• Source records:

::::::::::

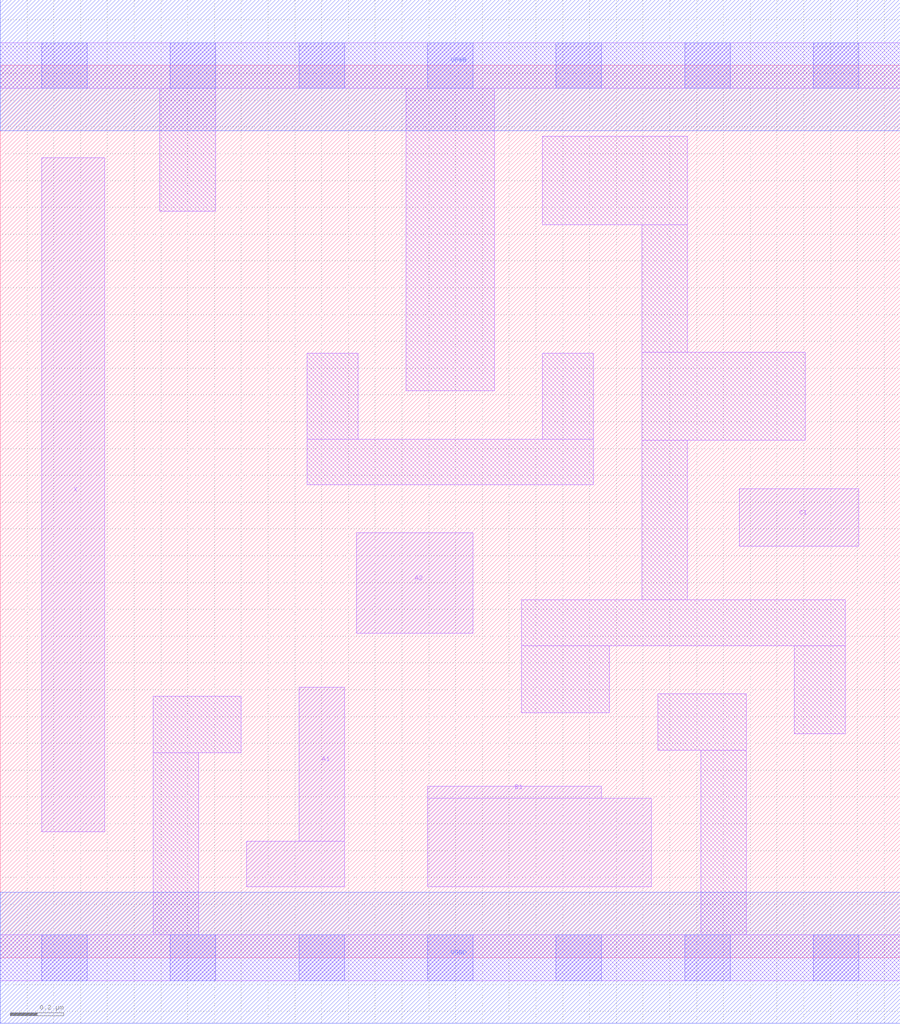
<source format=lef>
# Copyright 2020 The SkyWater PDK Authors
#
# Licensed under the Apache License, Version 2.0 (the "License");
# you may not use this file except in compliance with the License.
# You may obtain a copy of the License at
#
#     https://www.apache.org/licenses/LICENSE-2.0
#
# Unless required by applicable law or agreed to in writing, software
# distributed under the License is distributed on an "AS IS" BASIS,
# WITHOUT WARRANTIES OR CONDITIONS OF ANY KIND, either express or implied.
# See the License for the specific language governing permissions and
# limitations under the License.
#
# SPDX-License-Identifier: Apache-2.0

VERSION 5.7 ;
  NAMESCASESENSITIVE ON ;
  NOWIREEXTENSIONATPIN ON ;
  DIVIDERCHAR "/" ;
  BUSBITCHARS "[]" ;
UNITS
  DATABASE MICRONS 200 ;
END UNITS
MACRO sky130_fd_sc_lp__a211o_m
  CLASS CORE ;
  FOREIGN sky130_fd_sc_lp__a211o_m ;
  ORIGIN  0.000000  0.000000 ;
  SIZE  3.360000 BY  3.330000 ;
  SYMMETRY X Y R90 ;
  SITE unit ;
  PIN A1
    ANTENNAGATEAREA  0.126000 ;
    DIRECTION INPUT ;
    USE SIGNAL ;
    PORT
      LAYER li1 ;
        RECT 0.920000 0.265000 1.285000 0.435000 ;
        RECT 1.115000 0.435000 1.285000 1.010000 ;
    END
  END A1
  PIN A2
    ANTENNAGATEAREA  0.126000 ;
    DIRECTION INPUT ;
    USE SIGNAL ;
    PORT
      LAYER li1 ;
        RECT 1.330000 1.210000 1.765000 1.585000 ;
    END
  END A2
  PIN B1
    ANTENNAGATEAREA  0.126000 ;
    DIRECTION INPUT ;
    USE SIGNAL ;
    PORT
      LAYER li1 ;
        RECT 1.595000 0.265000 2.430000 0.595000 ;
        RECT 1.595000 0.595000 2.245000 0.640000 ;
    END
  END B1
  PIN C1
    ANTENNAGATEAREA  0.126000 ;
    DIRECTION INPUT ;
    USE SIGNAL ;
    PORT
      LAYER li1 ;
        RECT 2.760000 1.535000 3.205000 1.750000 ;
    END
  END C1
  PIN X
    ANTENNADIFFAREA  0.222600 ;
    DIRECTION OUTPUT ;
    USE SIGNAL ;
    PORT
      LAYER li1 ;
        RECT 0.155000 0.470000 0.390000 2.985000 ;
    END
  END X
  PIN VGND
    DIRECTION INOUT ;
    USE GROUND ;
    PORT
      LAYER met1 ;
        RECT 0.000000 -0.245000 3.360000 0.245000 ;
    END
  END VGND
  PIN VPWR
    DIRECTION INOUT ;
    USE POWER ;
    PORT
      LAYER met1 ;
        RECT 0.000000 3.085000 3.360000 3.575000 ;
    END
  END VPWR
  OBS
    LAYER li1 ;
      RECT 0.000000 -0.085000 3.360000 0.085000 ;
      RECT 0.000000  3.245000 3.360000 3.415000 ;
      RECT 0.570000  0.085000 0.740000 0.765000 ;
      RECT 0.570000  0.765000 0.900000 0.975000 ;
      RECT 0.595000  2.785000 0.805000 3.245000 ;
      RECT 1.145000  1.765000 2.215000 1.935000 ;
      RECT 1.145000  1.935000 1.335000 2.255000 ;
      RECT 1.515000  2.115000 1.845000 3.245000 ;
      RECT 1.945000  0.915000 2.275000 1.165000 ;
      RECT 1.945000  1.165000 3.155000 1.335000 ;
      RECT 2.025000  1.935000 2.215000 2.255000 ;
      RECT 2.025000  2.735000 2.565000 3.065000 ;
      RECT 2.395000  1.335000 2.565000 1.930000 ;
      RECT 2.395000  1.930000 3.005000 2.260000 ;
      RECT 2.395000  2.260000 2.565000 2.735000 ;
      RECT 2.455000  0.775000 2.785000 0.985000 ;
      RECT 2.615000  0.085000 2.785000 0.775000 ;
      RECT 2.965000  0.835000 3.155000 1.165000 ;
    LAYER mcon ;
      RECT 0.155000 -0.085000 0.325000 0.085000 ;
      RECT 0.155000  3.245000 0.325000 3.415000 ;
      RECT 0.635000 -0.085000 0.805000 0.085000 ;
      RECT 0.635000  3.245000 0.805000 3.415000 ;
      RECT 1.115000 -0.085000 1.285000 0.085000 ;
      RECT 1.115000  3.245000 1.285000 3.415000 ;
      RECT 1.595000 -0.085000 1.765000 0.085000 ;
      RECT 1.595000  3.245000 1.765000 3.415000 ;
      RECT 2.075000 -0.085000 2.245000 0.085000 ;
      RECT 2.075000  3.245000 2.245000 3.415000 ;
      RECT 2.555000 -0.085000 2.725000 0.085000 ;
      RECT 2.555000  3.245000 2.725000 3.415000 ;
      RECT 3.035000 -0.085000 3.205000 0.085000 ;
      RECT 3.035000  3.245000 3.205000 3.415000 ;
  END
END sky130_fd_sc_lp__a211o_m
END LIBRARY

</source>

::::::::::

• Task:
For this exercise, restate the material exactly and skip every picture.

• Response:
<source format=lef>
# Copyright 2020 The SkyWater PDK Authors
#
# Licensed under the Apache License, Version 2.0 (the "License");
# you may not use this file except in compliance with the License.
# You may obtain a copy of the License at
#
#     https://www.apache.org/licenses/LICENSE-2.0
#
# Unless required by applicable law or agreed to in writing, software
# distributed under the License is distributed on an "AS IS" BASIS,
# WITHOUT WARRANTIES OR CONDITIONS OF ANY KIND, either express or implied.
# See the License for the specific language governing permissions and
# limitations under the License.
#
# SPDX-License-Identifier: Apache-2.0

VERSION 5.7 ;
  NAMESCASESENSITIVE ON ;
  NOWIREEXTENSIONATPIN ON ;
  DIVIDERCHAR "/" ;
  BUSBITCHARS "[]" ;
UNITS
  DATABASE MICRONS 200 ;
END UNITS
MACRO sky130_fd_sc_lp__a211o_m
  CLASS CORE ;
  FOREIGN sky130_fd_sc_lp__a211o_m ;
  ORIGIN  0.000000  0.000000 ;
  SIZE  3.360000 BY  3.330000 ;
  SYMMETRY X Y R90 ;
  SITE unit ;
  PIN A1
    ANTENNAGATEAREA  0.126000 ;
    DIRECTION INPUT ;
    USE SIGNAL ;
    PORT
      LAYER li1 ;
        RECT 0.920000 0.265000 1.285000 0.435000 ;
        RECT 1.115000 0.435000 1.285000 1.010000 ;
    END
  END A1
  PIN A2
    ANTENNAGATEAREA  0.126000 ;
    DIRECTION INPUT ;
    USE SIGNAL ;
    PORT
      LAYER li1 ;
        RECT 1.330000 1.210000 1.765000 1.585000 ;
    END
  END A2
  PIN B1
    ANTENNAGATEAREA  0.126000 ;
    DIRECTION INPUT ;
    USE SIGNAL ;
    PORT
      LAYER li1 ;
        RECT 1.595000 0.265000 2.430000 0.595000 ;
        RECT 1.595000 0.595000 2.245000 0.640000 ;
    END
  END B1
  PIN C1
    ANTENNAGATEAREA  0.126000 ;
    DIRECTION INPUT ;
    USE SIGNAL ;
    PORT
      LAYER li1 ;
        RECT 2.760000 1.535000 3.205000 1.750000 ;
    END
  END C1
  PIN X
    ANTENNADIFFAREA  0.222600 ;
    DIRECTION OUTPUT ;
    USE SIGNAL ;
    PORT
      LAYER li1 ;
        RECT 0.155000 0.470000 0.390000 2.985000 ;
    END
  END X
  PIN VGND
    DIRECTION INOUT ;
    USE GROUND ;
    PORT
      LAYER met1 ;
        RECT 0.000000 -0.245000 3.360000 0.245000 ;
    END
  END VGND
  PIN VPWR
    DIRECTION INOUT ;
    USE POWER ;
    PORT
      LAYER met1 ;
        RECT 0.000000 3.085000 3.360000 3.575000 ;
    END
  END VPWR
  OBS
    LAYER li1 ;
      RECT 0.000000 -0.085000 3.360000 0.085000 ;
      RECT 0.000000  3.245000 3.360000 3.415000 ;
      RECT 0.570000  0.085000 0.740000 0.765000 ;
      RECT 0.570000  0.765000 0.900000 0.975000 ;
      RECT 0.595000  2.785000 0.805000 3.245000 ;
      RECT 1.145000  1.765000 2.215000 1.935000 ;
      RECT 1.145000  1.935000 1.335000 2.255000 ;
      RECT 1.515000  2.115000 1.845000 3.245000 ;
      RECT 1.945000  0.915000 2.275000 1.165000 ;
      RECT 1.945000  1.165000 3.155000 1.335000 ;
      RECT 2.025000  1.935000 2.215000 2.255000 ;
      RECT 2.025000  2.735000 2.565000 3.065000 ;
      RECT 2.395000  1.335000 2.565000 1.930000 ;
      RECT 2.395000  1.930000 3.005000 2.260000 ;
      RECT 2.395000  2.260000 2.565000 2.735000 ;
      RECT 2.455000  0.775000 2.785000 0.985000 ;
      RECT 2.615000  0.085000 2.785000 0.775000 ;
      RECT 2.965000  0.835000 3.155000 1.165000 ;
    LAYER mcon ;
      RECT 0.155000 -0.085000 0.325000 0.085000 ;
      RECT 0.155000  3.245000 0.325000 3.415000 ;
      RECT 0.635000 -0.085000 0.805000 0.085000 ;
      RECT 0.635000  3.245000 0.805000 3.415000 ;
      RECT 1.115000 -0.085000 1.285000 0.085000 ;
      RECT 1.115000  3.245000 1.285000 3.415000 ;
      RECT 1.595000 -0.085000 1.765000 0.085000 ;
      RECT 1.595000  3.245000 1.765000 3.415000 ;
      RECT 2.075000 -0.085000 2.245000 0.085000 ;
      RECT 2.075000  3.245000 2.245000 3.415000 ;
      RECT 2.555000 -0.085000 2.725000 0.085000 ;
      RECT 2.555000  3.245000 2.725000 3.415000 ;
      RECT 3.035000 -0.085000 3.205000 0.085000 ;
      RECT 3.035000  3.245000 3.205000 3.415000 ;
  END
END sky130_fd_sc_lp__a211o_m
END LIBRARY

</source>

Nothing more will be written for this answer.